India has decided not to agree to the ‘Peace Clause’ for agriculture subsidies that the World Trade Organization (WTO) Director-General Roberto Azevedo has proposed for Bali talks. India will not agree to any deal until it is clear that the proposed interim solution will be available till a permanent solution to the issue of India’s Minimum Support Prices (MSP) transgressing the WTO norms has been found and agreed to.

What is the ‘Peace Clause’ offered by the WTO?

India wants to implement its Food Security Scheme by providing food entitlements at subsidized rates to 2/3rd of its population. To realize this, the government will have to procure a huge quantity of grains from farmers. The government procures grains at certain MSPs. However, WTO norms under the Agreement on Agriculture may hamper the plan as the rules set a subsidy cap of 10% of the value of production for developing countries. India is already inching closer to that limit. If India breaches that limit it would create dispute and may be dragged to the WTO Disputes Settlement Body. The ‘Peace Clause’ proposed by the WTO general-secretary offers an interim solution by allowing the developing countries to offer subsidies to farmers that are currently prohibited under WTO norms. The clause will restrict other WTO members from seeking penalties and facilitating the government to procure grains at MSPs and sell them at subsidized rates through Public Distribution System (PDS).

What is the problem then?

 There is catch in this ‘peace Clause’ : While developing countries can provide WTO-prohibited subsidies to farmers without inviting any dispute under the Agreement on Agriculture, developed countries will have the right to drag these countries to the WTO Disputes Settlement Body, under the Agreement on Subsidies and Countervailing Measures. This would render the peace clause null-and-void. There is also lack of clarity on when the proposed Peace Clause will expire and in case there arrives no solution or agreement at the eleventh Ministerial conference, the protection from the Peace Clause will end and its extension will be have to be renegotiated — a contingency India doesn’t want.

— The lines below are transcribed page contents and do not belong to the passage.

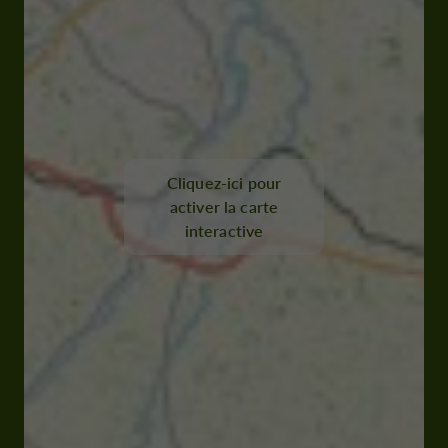
Cliquez-ici pour
activer la carte
interactive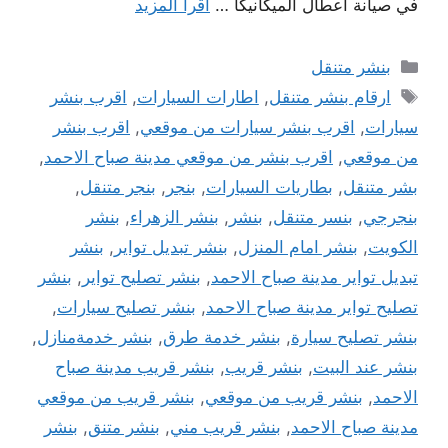
في صيانة اعطال الميكانيكا …
اقرأ المزيد
التصنيفات
بنشر متنقل
الوسوم
ارقام بنشر متنقل
,
اطارات السيارات
,
اقرب بنشر
سيارات
,
اقرب بنشر سيارات من موقعي
,
اقرب بنشر
من موقعي
,
اقرب بنشر من موقعي مدينة صباح الاحمد
,
بشر متنقل
,
بطاريات السيارات
,
بنجر
,
بنجر متنقل
,
بنجرجي
,
بنسر متنقل
,
بنشر
,
بنشر الزهراء
,
بنشر
الكويت
,
بنشر امام المنزل
,
بنشر تبديل تواير
,
بنشر
تبديل تواير مدينة صباح الاحمد
,
بنشر تصليح تواير
,
بنشر
تصليح تواير مدينة صباح الاحمد
,
بنشر تصليح سيارات
,
بنشر تصليح سيارة
,
بنشر خدمة طرق
,
بنشر خدمةمنازل
,
بنشر عند البيت
,
بنشر قريب
,
بنشر قريب مدينة صباح
الاحمد
,
بنشر قريب من موقعي
,
بنشر قريب من موقعي
مدينة صباح الاحمد
,
بنشر قريب مني
,
بنشر متنق
,
بنشر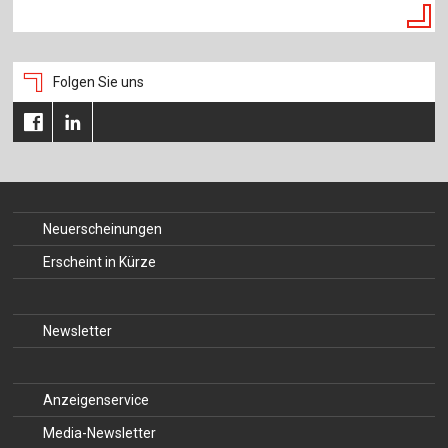
Folgen Sie uns
Neuerscheinungen
Erscheint in Kürze
Newsletter
Anzeigenservice
Media-Newsletter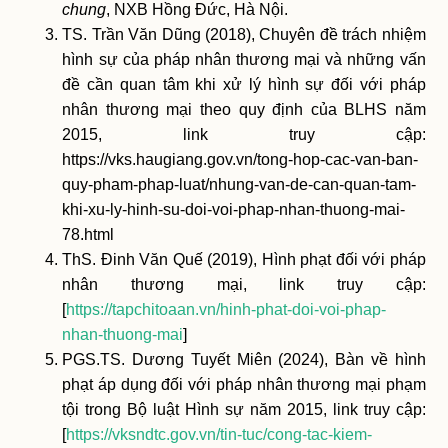
chung
, NXB Hồng Đức, Hà Nội.
TS. Trần Văn Dũng (2018), Chuyên đề trách nhiệm
hình sự của pháp nhân thương mại và những vấn
đề cần quan tâm khi xử lý hình sự đối với pháp
nhân thương mại theo quy định của BLHS năm
2015, link truy cập:
https://vks.haugiang.gov.vn/tong-hop-cac-van-ban-
quy-pham-phap-luat/nhung-van-de-can-quan-tam-
khi-xu-ly-hinh-su-doi-voi-phap-nhan-thuong-mai-
78.html
ThS. Đinh Văn Quế (2019), Hình phạt đối với pháp
nhân thương mại, link truy cập:
[
https://tapchitoaan.vn/hinh-phat-doi-voi-phap-
nhan-thuong-mai
]
PGS.TS. Dương Tuyết Miên (2024), Bàn về hình
phạt áp dụng đối với pháp nhân thương mại phạm
tội trong Bộ luật Hình sự năm 2015, link truy cập:
[
https://vksndtc.gov.vn/tin-tuc/cong-tac-kiem-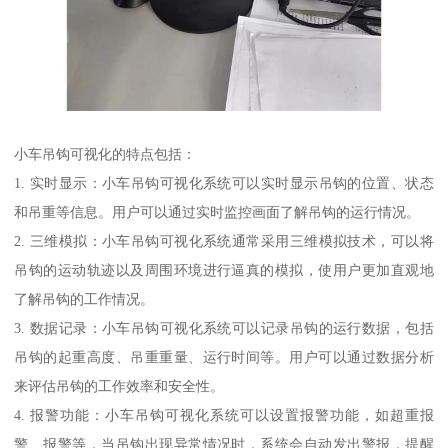
小车吊钩可视化的特点包括：
1. 实时显示：小车吊钩可视化系统可以实时显示吊钩的位置、状态
和吊重等信息。用户可以通过实时监控画面了解吊钩的运行情况。
2. 三维模拟：小车吊钩可视化系统通常采用三维模拟技术，可以将
吊钩的运动轨迹以及周围环境进行逼真的模拟，使用户更加直观地
了解吊钩的工作情况。
3. 数据记录：小车吊钩可视化系统可以记录吊钩的运行数据，包括
吊钩的起重高度、吊重重量、运行时间等。用户可以通过数据分析
来评估吊钩的工作效率和安全性。
4. 报警功能：小车吊钩可视化系统可以设置报警功能，如超重报
警、报警等，当吊钩出现异常情况时，系统会自动发出警报，提醒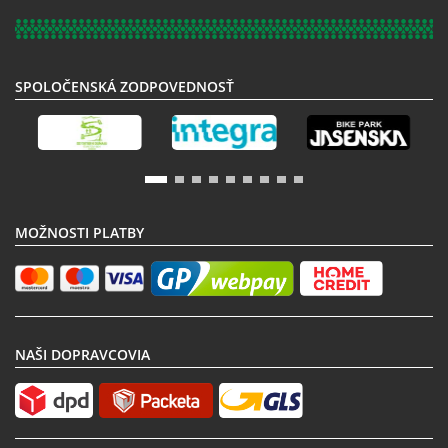
noviniek:
SPOLOČENSKÁ ZODPOVEDNOSŤ
MOŽNOSTI PLATBY
NAŠI DOPRAVCOVIA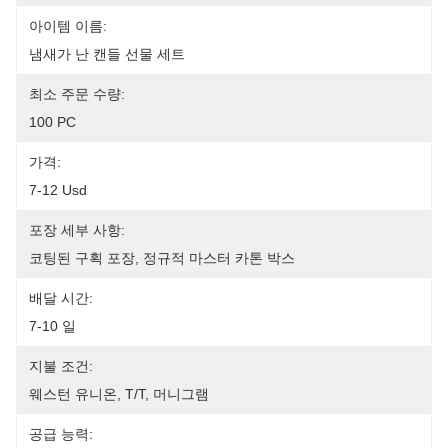
아이템 이름:
냄새가 난 캔들 선물 세트
최소 주문 수량:
100 PC
가격:
7-12 Usd
포장 세부 사항:
코팅된 구획 포장, 정규적 마스터 카톤 박스
배달 시간:
7-10 일
지불 조건:
웨스턴 유니온, T/T, 머니그램
공급 능력: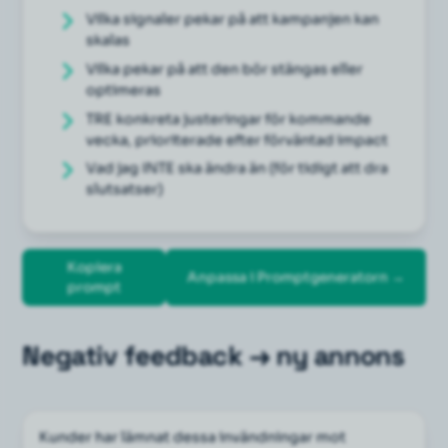
Vilka signaler pekar på att kampanjen kan 
skalas
Vilka pekar på att den bör stängas eller 
optimeras
TRE konkreta justeringar för kommande 
vecka, prioriterade efter förväntad impact
Vad jag INTE ska ändra än (för tidigt att dra 
slutsatser)
Kopiera
Anpassa i Promptgeneratorn →
prompt
Negativ feedback → ny annons
Kunder har lämnat dessa invändningar mot 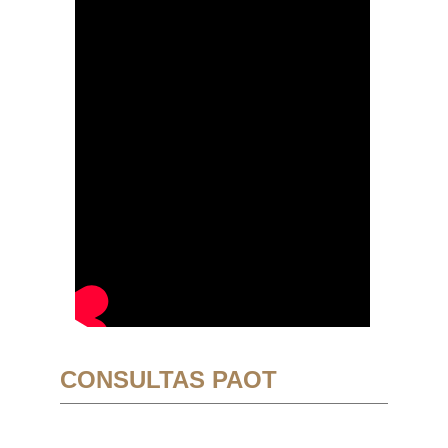
CONSULTAS PAOT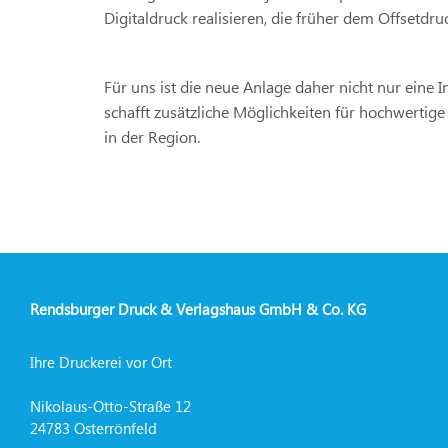
Digitaldruck realisieren, die früher dem Offsetdr
Für uns ist die neue Anlage daher nicht nur eine 
schafft zusätzliche Möglichkeiten für hochwertige
in der Region.
Rendsburger Druck & Verlagshaus GmbH & Co. KG
Ihre Druckerei vor Ort
Nikolaus-Otto-Straße 12
24783 Osterrönfeld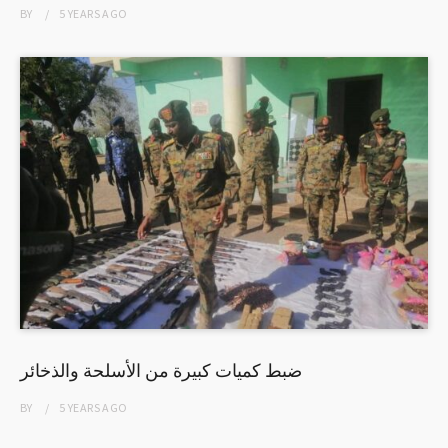
BY
5 YEARS
AGO
ضبط كميات كبيرة من الأسلحة والذخائر
BY
5 YEARS
AGO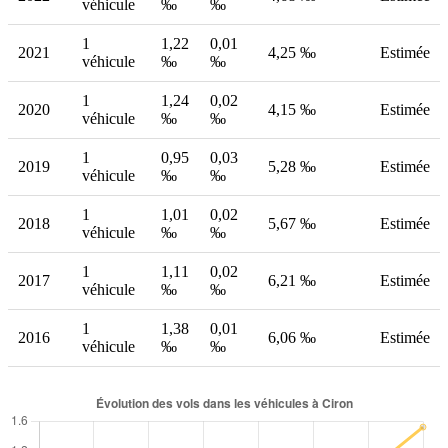
véhicule
‰
‰
1
1,22
0,01
2021
4,25 ‰
Estimée
véhicule
‰
‰
1
1,24
0,02
2020
4,15 ‰
Estimée
véhicule
‰
‰
1
0,95
0,03
2019
5,28 ‰
Estimée
véhicule
‰
‰
1
1,01
0,02
2018
5,67 ‰
Estimée
véhicule
‰
‰
1
1,11
0,02
2017
6,21 ‰
Estimée
véhicule
‰
‰
1
1,38
0,01
2016
6,06 ‰
Estimée
véhicule
‰
‰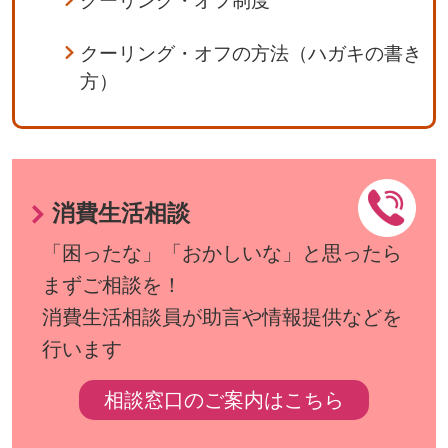
クーリング・オフ制度
クーリング・オフの方法（ハガキの書き
方）
消費生活相談
「困ったな」「おかしいな」と思ったら
まずご相談を！
消費生活相談員が助言や情報提供などを
行います
相談窓口のご案内はこちら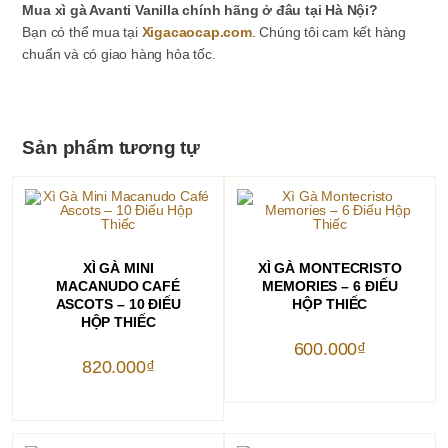
Mua xì gà Avanti Vanilla chính hãng ở đâu tại Hà Nội?
Bạn có thể mua tại
Xigacaocap.com
. Chúng tôi cam kết hàng
chuẩn và có giao hàng hỏa tốc.
Sản phẩm tương tự
THÊM VÀO GIỎ HÀNG
THÊM VÀO GIỎ HÀNG
XÌ GÀ MINI
XÌ GÀ MONTECRISTO
MACANUDO CAFÉ
MEMORIES – 6 ĐIẾU
ASCOTS – 10 ĐIẾU
HỘP THIẾC
HỘP THIẾC
600.000
₫
820.000
₫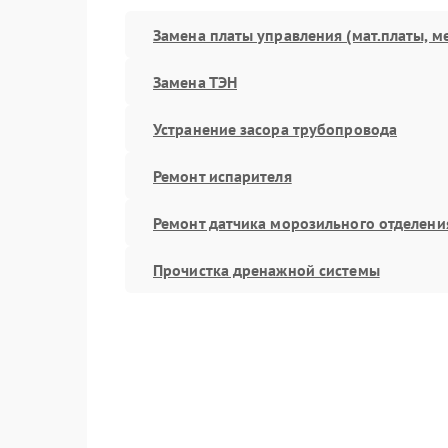
Замена платы управления (мат.платы, м
Замена ТЭН
Устранение засора трубопровода
Ремонт испарителя
Ремонт датчика морозильного отделени
Прочистка дренажной системы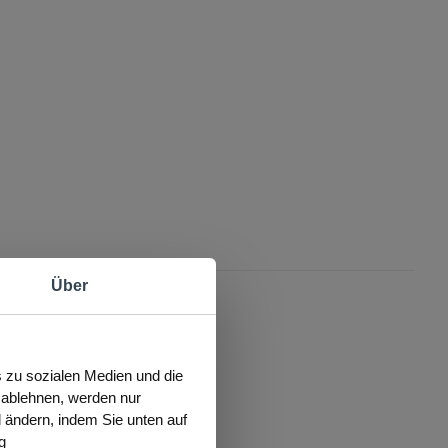
Über
s zu sozialen Medien und die
s ablehnen, werden nur
l ändern, indem Sie unten auf
g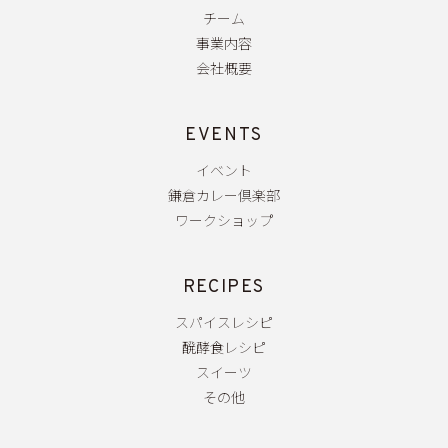
チーム
事業内容
会社概要
EVENTS
イベント
鎌倉カレー倶楽部
ワークショップ
RECIPES
スパイスレシピ
醗酵食レシピ
スイーツ
その他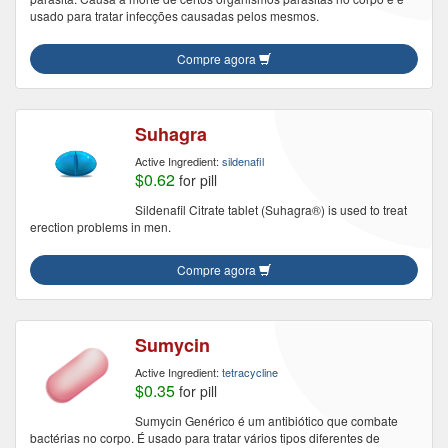
usado para tratar infecções causadas pelos mesmos.
Compre agora
Suhagra
Active Ingredient:
sildenafil
$0.62
for pill
Sildenafil Citrate tablet (Suhagra®) is used to treat
erection problems in men.
Compre agora
Sumycin
Active Ingredient:
tetracycline
$0.35
for pill
Sumycin Genérico é um antibiótico que combate
bactérias no corpo. É usado para tratar vários tipos diferentes de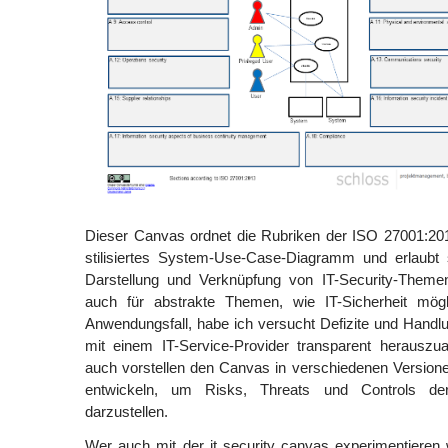
Dieser Canvas ordnet die Rubriken der ISO 27001:20
stilisiertes System-Use-Case-Diagramm und erlaubt 
Darstellung und Verknüpfung von IT-Security-Themen.
auch für abstrakte Themen, wie IT-Sicherheit mögl
Anwendungsfall, habe ich versucht Defizite und Handl
mit einem IT-Service-Provider transparent herauszua
auch vorstellen den Canvas in verschiedenen Versione
entwickeln, um Risks, Threats und Controls der
darzustellen.
Wer auch mit der it security canvas experimentieren wi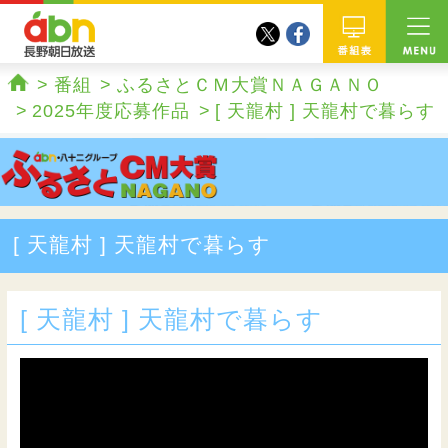
twitter
facebook
abn 長野朝日放送
番組
番組
ふるさとＣＭ大賞ＮＡＧＡＮＯ
ホーム
2025年度応募作品
[ 天龍村 ] 天龍村で暮らす
[ 天龍村 ] 天龍村で暮らす
[ 天龍村 ] 天龍村で暮らす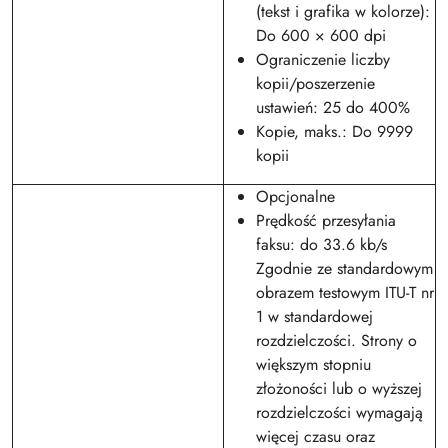
(tekst i grafika w kolorze):
Do 600 × 600 dpi
Ograniczenie liczby
kopii/poszerzenie
ustawień: 25 do 400%
Kopie, maks.: Do 9999
kopii
Opcjonalne
Prędkość przesyłania
faksu: do 33.6 kb/s
Zgodnie ze standardowym
obrazem testowym ITU-T nr
1 w standardowej
rozdzielczości. Strony o
większym stopniu
złożoności lub o wyższej
rozdzielczości wymagają
więcej czasu oraz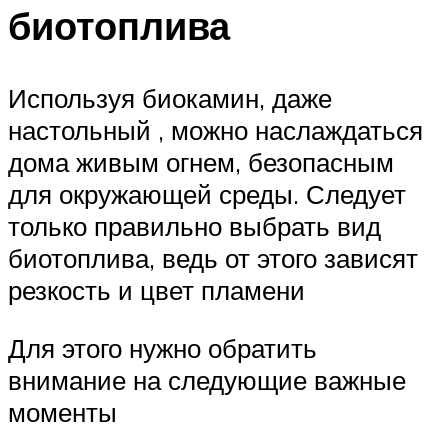
биотоплива
Используя биокамин, даже
настольный , можно наслаждаться
дома живым огнем, безопасным
для окружающей среды. Следует
только правильно выбрать вид
биотоплива, ведь от этого зависят
резкость и цвет пламени
Для этого нужно обратить
внимание на следующие важные
моменты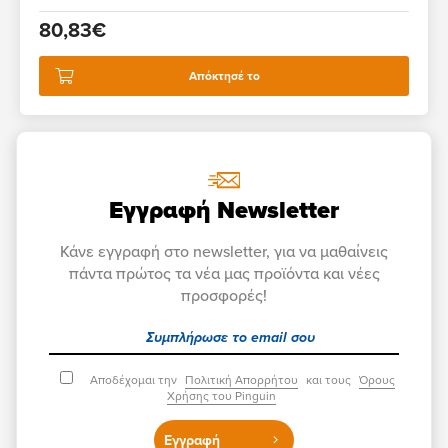
80,83€
Απόκτησέ το
Εγγραφή Newsletter
Κάνε εγγραφή στο newsletter, για να μαθαίνεις
πάντα πρώτος τα νέα μας προϊόντα και νέες
προσφορές!
Αποδέχομαι την
Πολιτική Απορρήτου
και τους
Όρους
Χρήσης του Pinguin
Εγγραφή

What is Minimum Support Price?

The Minimum Support Price (MSP) Scheme is a scheme of the Government of India (GOI) to safeguard the interests of the farmers. Under this Scheme the GOI declares the minimum support Prices of various agricultural produces and assures the farmers that their agricultural produce will be purchased at the MSP, thereby preventing its distress sale. The Food Corporation of India (FCI) acts as the Nodal Agency of the GOI.